And again, because this is a normalized value, you can use this as a metric to compare any

two sequences -- excuse me, any two alignments to each other. You don't have to worry about

lengths and other vagaries. Okay.

So rule number 1: okay, if you are doing a nucleotide-based search, you've started with

a nucleotide sequence, you searched against GenBank, the rule I want you to apply here

is you're going to look for values of E that are 10 to the minus six or less. If you are

doing a protein-based search -- so this is BLASTN and BLASTX. Remember, BLASTX, even

though you're starting with a nucleotide sequence, the comparison's at the protein level, you're

looking for values of 10 to the minus 3rd, .001 or smaller. Okay? So that's rule number

one, and we're going to come back to the rules in a moment. All right. Questions? Good. All

right.

Okay, so let's go through an example, finally, after all of that background. And again, we're

going to consider a BLASTP example. We're going to pretend we're at the computer. The

screen captures are all in your handout, so everything I show you, you have, and I would

really recommend that you go through these exercises when you get back to your labs or

to your offices. It's one thing to watch me explain this to you, it's another thing for

your hands to get onto the keyboards and actually do them yourselves. That's the only way you're

going to learn how to do this stuff. Okay.

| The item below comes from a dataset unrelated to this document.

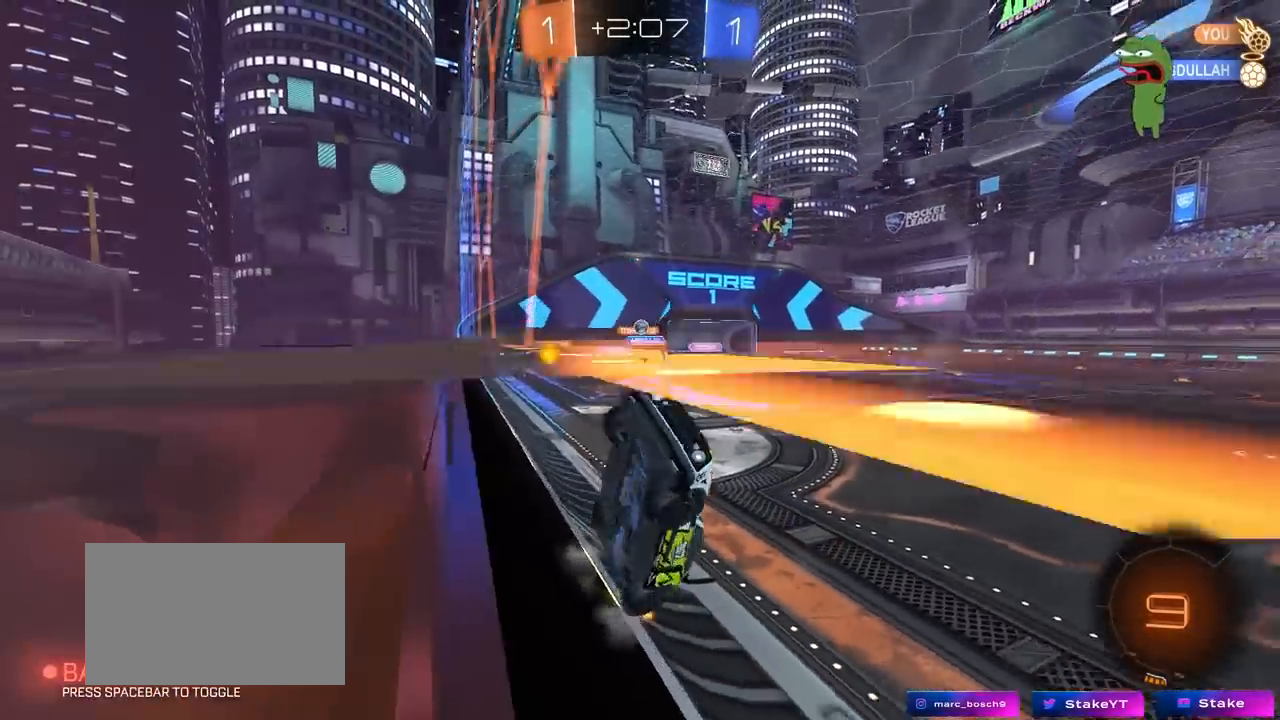
{"keys": ["a", "w"], "mouse": [], "mouse_move": "up-right", "events": [[83, "shift", "down"], [183, "shift", "up"], [217, "space", "down"], [417, "space", "up"]]}
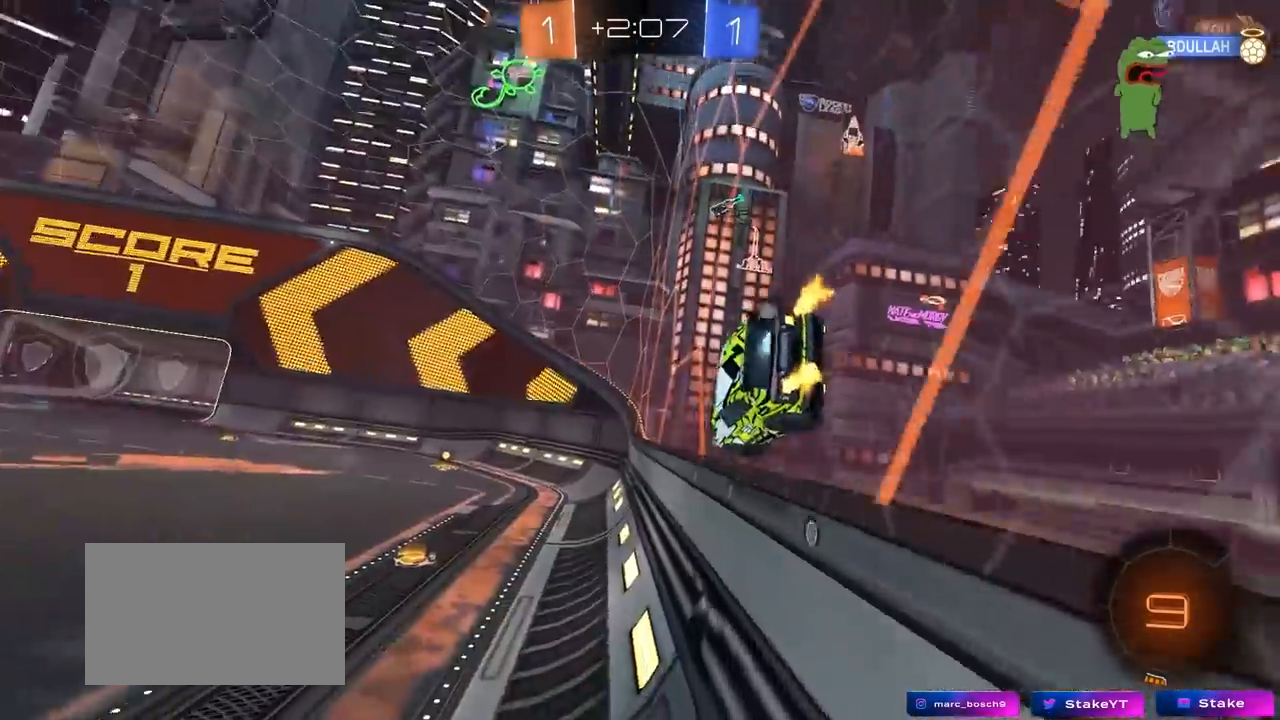
{"keys": ["d", "s"], "mouse": [], "mouse_move": "up", "events": [[50, "a", "up"], [50, "d", "down"], [50, "mouse_right", "down"], [100, "s", "down"], [100, "w", "up"], [150, "shift", "down"], [333, "mouse_right", "up"], [383, "shift", "up"]]}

So here's the NCBI website at ncbi.nlm.nih.gov. Let me orient you to the page a little bit.

There are some common features, some popular resources that are shown in the right sidebar

here. And the very first one on the list is BLAST, so we're just going to pretend that

we've clicked on that. That will take us to the BLAST page, or you could just go directly

to this URL. There are three sections on this page. The first one allows you to search assembled

genomes directly. So if you know that you only want to search against a particular organism,

you can pick one of these off the list and there's actually a link that will take you

to all of the ones that are available to you. At the bottom, there's some specialized BLAST

stuff, we'll come back to that a little later. But what we're going to concentrate on now

is this middle block, basic BLAST, and it says nucleotide BLAST, protein BLAST, and

so on. So we're going to do a BLASTP search, we're going to click on that protein BLAST

link. Before we can actually do the search, we need a sequence. Okay? So again, for you

to reinforce these concepts when you get back to your offices or to your labs, there is

a website at this URL that has all of the sequences that I'm using as the examples for

these lectures. So please go to this website, copy them, go through step by step exactly

what we're doing here. All right.

So this is now the BLAST query page. So at the very top we have a sequence box, so from

that processing page, I just took the first sequence, pasted it into the box. If I just

leave that the way it is, it will search the entire length of that sequence, from position

1 to however long it is, but let's say I only want to use part of the sequence. I can tell

BLAST, all right, only use a subrange: start at position 10 and only go to position 50.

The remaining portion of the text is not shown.